Two years into the pandemic, the B.C. government says it will transition from daily to weekly COVID-19 reporting.
Starting today (April 7), COVID-19 dashboards and reports will be updated on a weekly basis, according to a media release by the Ministry of Health.
The new reports will focus on key measures of severity and trends over time, similar to how other communicable diseases are reported. Data will be updated Thursday afternoons and will provide information from the past full week, from the previous Sunday to Saturday, according to the ministry.
The new COVID-19 reporting approach is part of a shift away from a “case-management” model to a “surveillance” approach that focuses on identifying meaningful changes in COVID-19 trends over time across different parts of B.C., according to the ministry.
Cases will be based on an individual’s first PCR test through the Medical Services Plan (MSP).
In the current system, case counts include both laboratory data and health authority line lists. The latter will be discontinued with the updated approach. Comparisons between the two systems indicate that the number of reported cases show similar trends over time, according to the Ministry of Health.

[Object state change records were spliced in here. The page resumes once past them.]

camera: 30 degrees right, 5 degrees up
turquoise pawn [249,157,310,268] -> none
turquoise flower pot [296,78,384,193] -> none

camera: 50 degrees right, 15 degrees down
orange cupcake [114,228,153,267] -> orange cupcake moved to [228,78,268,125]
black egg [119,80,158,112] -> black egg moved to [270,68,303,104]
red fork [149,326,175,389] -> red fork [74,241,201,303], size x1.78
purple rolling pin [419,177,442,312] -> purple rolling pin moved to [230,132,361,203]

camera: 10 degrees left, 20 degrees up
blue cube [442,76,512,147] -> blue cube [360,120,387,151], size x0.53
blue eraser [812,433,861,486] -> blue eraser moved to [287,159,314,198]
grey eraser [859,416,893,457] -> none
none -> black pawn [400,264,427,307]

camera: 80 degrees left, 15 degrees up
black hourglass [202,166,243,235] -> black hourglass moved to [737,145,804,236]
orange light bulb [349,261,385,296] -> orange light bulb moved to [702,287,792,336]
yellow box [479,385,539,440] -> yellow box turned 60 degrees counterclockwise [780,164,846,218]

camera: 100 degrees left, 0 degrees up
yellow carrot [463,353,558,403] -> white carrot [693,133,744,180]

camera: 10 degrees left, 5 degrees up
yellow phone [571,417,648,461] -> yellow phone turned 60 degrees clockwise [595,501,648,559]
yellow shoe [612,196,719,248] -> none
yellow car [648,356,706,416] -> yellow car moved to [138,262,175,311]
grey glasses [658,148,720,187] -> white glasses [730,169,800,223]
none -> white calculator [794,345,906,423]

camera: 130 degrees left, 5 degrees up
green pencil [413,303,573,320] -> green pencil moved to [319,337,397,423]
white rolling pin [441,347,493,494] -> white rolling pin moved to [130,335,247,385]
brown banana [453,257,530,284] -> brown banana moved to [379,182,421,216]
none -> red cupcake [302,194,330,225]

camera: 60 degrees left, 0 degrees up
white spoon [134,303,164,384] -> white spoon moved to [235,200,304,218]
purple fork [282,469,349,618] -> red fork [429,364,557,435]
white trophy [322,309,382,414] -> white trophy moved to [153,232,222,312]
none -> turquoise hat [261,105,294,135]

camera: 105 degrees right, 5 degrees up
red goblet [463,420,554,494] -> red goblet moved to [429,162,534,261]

Hospitalization reporting will leverage the hospital occupancy data that is currently used to report on “currently in hospital” for all hospital metrics.
The weekly situation report will move to reporting on critical care, in line with the COVID-19 dashboards.
Death reporting will change to rely on data from Vital Statistics, the agency that registers all deaths in B.C. and reports on death statistics reported by BC Coroners Service. In the current system, each death in someone with a documented COVID-19 infection was reviewed to determine if the death truly resulted from the COVID-19 infection.
In the new system, all deaths that occurred within 30 days of an individual’s positive lab result will be reported, regardless of whether the underlying cause of death was determined to be COVID-19 or not. This broader definition means that some deaths will be reported that are not related to COVID-19. Knowing when a death occurred can take, on average, four to six days to enter the system. The new approach relies on more preliminary information from an automated data linkage and discontinues the manual, resource-intensive approach, according to the Ministry of Health.
Mortality data will be reviewed retrospectively once the cause of death is reported by Vital Statistics in order to better understand the true scope of COVID-19 mortality. Cause of death information takes, on average, four to eight weeks to enter the system.
Reporting of deaths in this system is different from the previous system and is not comparable, the ministry said. A new separate death data stream will be started while access to the previous records will remain.
The dashboards and reports will continue to track case data, including outbreaks and variants, and vaccine reports.